Following this, he was returned to Moscow Oblast, where he was convicted of the murder committed there. He was then sent to serve out his sentence in Vologodskiy Pyatak, a high-security prison situated on Ognenny Ostrov.

=== 2014 confession ===
After serving 10 years of his sentence, Golovachyov contacted the Investigative Department of the Investigative Committee of the Russian Federation in Vladimir Oblast, claiming that he wanted to confess to the 1999 murder of a man in Alexandrov. His confession was considered credible, and he was soon transferred to Vladimir Oblast for interrogation. In his confession, Golovachyov claimed that he was living in Alexandrov at the time and had rented a room from a racketeer who was extorting migrant workers. He said that he killed the man during an argument, grabbing an axe which stood by the stove and hitting him on the head with it, claiming that it got stuck in the skull because of the force he had used. Golovachyov then said that he buried the man's body in the basement, cleaned up the apartment and promptly left. After a short investigation, he was charged with this murder, convicted the following year and sentenced to 9 years imprisonment, after which he was returned to Vologodskiy Pyatak.

=== 2019 confessions ===
Five years later, Golovachyov contacted the Moscow Oblast Prosecutor's Office, admitting to three additional murders. According to his testimony, in 1998, he was hiding from the authorities in a rented apartment in Sergiyev Posad, where he lived with several other people. In the spring of that year, he killed his landlord and two of his friends, after which he fled Moscow Oblast and started living as a vagrant, constantly moving between various regions of the country. Golovachyov claimed that he committed the murders after accidentally admitting that he was a wanted man in a drunken rambling, after which he killed the men out of fear they would expose him. After examining his testimony, he was transferred to Moscow Oblast, where he was interrogated and participated in investigative experiments to reconstruct how he carried out the killings.

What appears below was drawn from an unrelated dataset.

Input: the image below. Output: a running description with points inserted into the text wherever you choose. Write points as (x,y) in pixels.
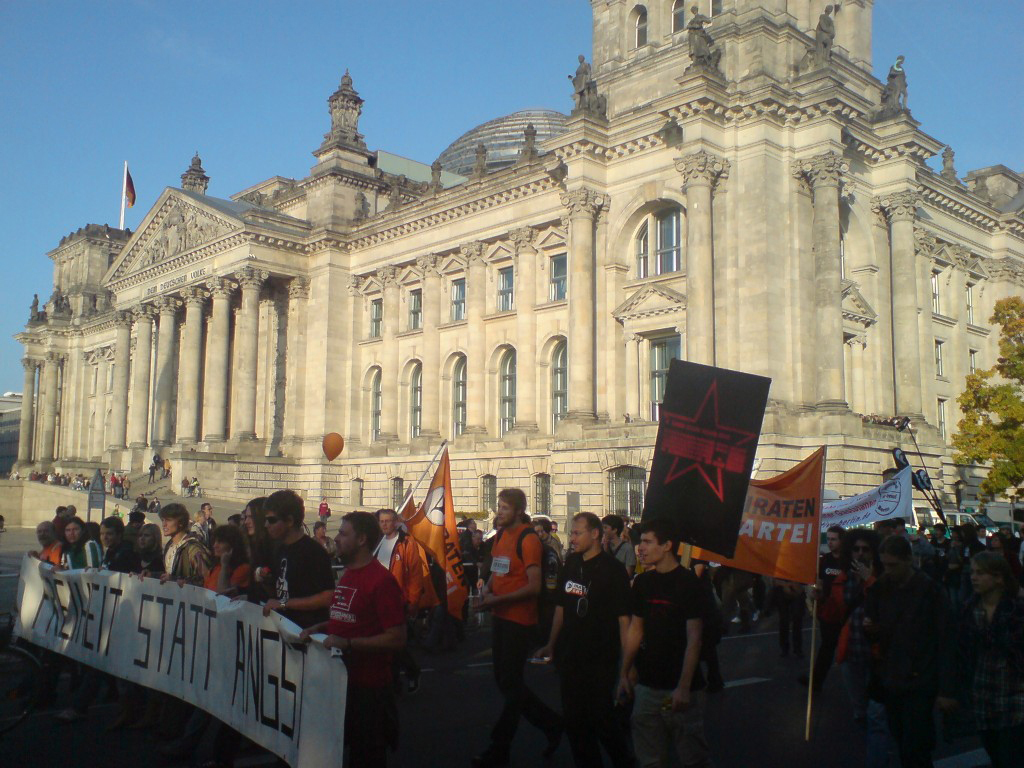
In this picture we can see a building (629,319) here, there are some people (654,610) standing and holding a banner (296,668), we can see a tree (1009,415) on the right side (1011,399), there is a flag (128,190) here, we can see the sky (190,86) at the top of the picture (190,86).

After the investigations concluded, Golovachyov unexpectedly confessed to five more murders. In this new confession, he said that after the Khotkovo triple murder, he moved to Krasnodar Krai and rented a room from a woman living in Dagomys. After living there for a short time, he killed both her and her 25-year-old son - he then hid out for several weeks in Khosta, where he was living with a young woman. He eventually killed her as well, after which he traveled to Shakhty, in the Rostov Oblast.

Over the course of several days, he viewed a number of advertisements for apartments for sale. He responded to one of them, went to the indicated address, inspected the apartment together with the owners and returned there in the evening, where he found a girl, whom he stabbed to death. He soon left Shakhty and fled to Voronezh, Voronezh Oblast, where, in the same manner, responded to an advertisement, went to the apartment and killed the landlady.

During the interrogations, Golovachyov accurately named the dates, places, victims' facial and physical features, the circumstances and the reasons for each murder. In all of these killings, he followed an identical modus operandi: he would scour for ads for a room or apartment for rent, then kill the homeowners or residents by stabbing between 20 and 40 times and then slitting their throats. Between 2019 and 2022, Golovachyov was transferred between the different regions to re-enact the crime scenes, with officers managing to find witnesses, neighbours and acquaintances of the victims who confirmed that Golovachyov had been a tenant at the time of the killings.

On 11 February 2022, the investigations were finally completed, and Golovachyov was officially charged with 8 murders. As of August 2023, the trial is ongoing and he is yet to be convicted of these offences.